-- Problem statement --
Skip every line before the one containing "Database name", then copy that line and the rest of the entries below exactly, through the last line.

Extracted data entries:
--- START ---

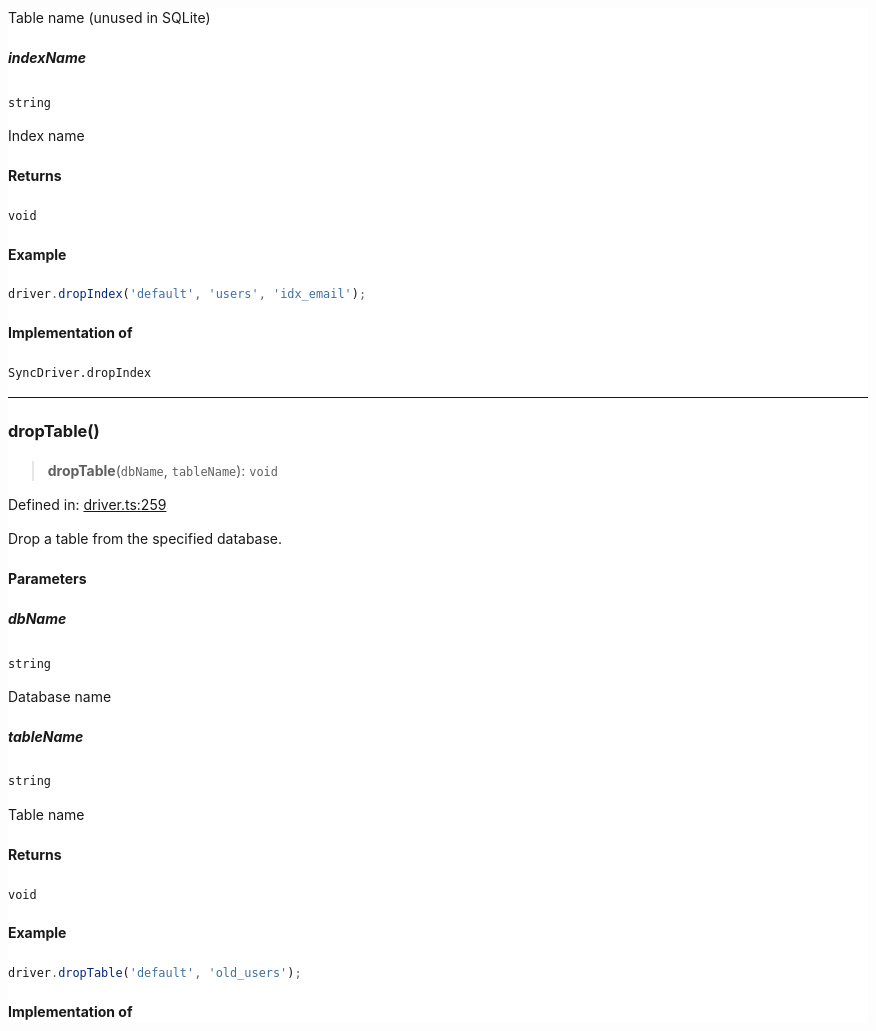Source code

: Table name (unused in SQLite)

##### indexName

`string`

Index name

#### Returns

`void`

#### Example

```typescript
driver.dropIndex('default', 'users', 'idx_email');
```

#### Implementation of

`SyncDriver.dropIndex`

***

### dropTable()

> **dropTable**(`dbName`, `tableName`): `void`

Defined in: [driver.ts:259](https://github.com/OpenUwU/rinari/blob/7e5c2533dc34c342e9c9cf35c2d67fd1ec3e4fec/packages/bun-sqlite/src/driver.ts#L259)

Drop a table from the specified database.

#### Parameters

##### dbName

`string`

Database name

##### tableName

`string`

Table name

#### Returns

`void`

#### Example

```typescript
driver.dropTable('default', 'old_users');
```

#### Implementation of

--- END ---

-- Exercise response --
Database name

##### tableName

`string`

Table name

#### Returns

`void`

#### Example

```typescript
driver.dropTable('default', 'old_users');
```

#### Implementation of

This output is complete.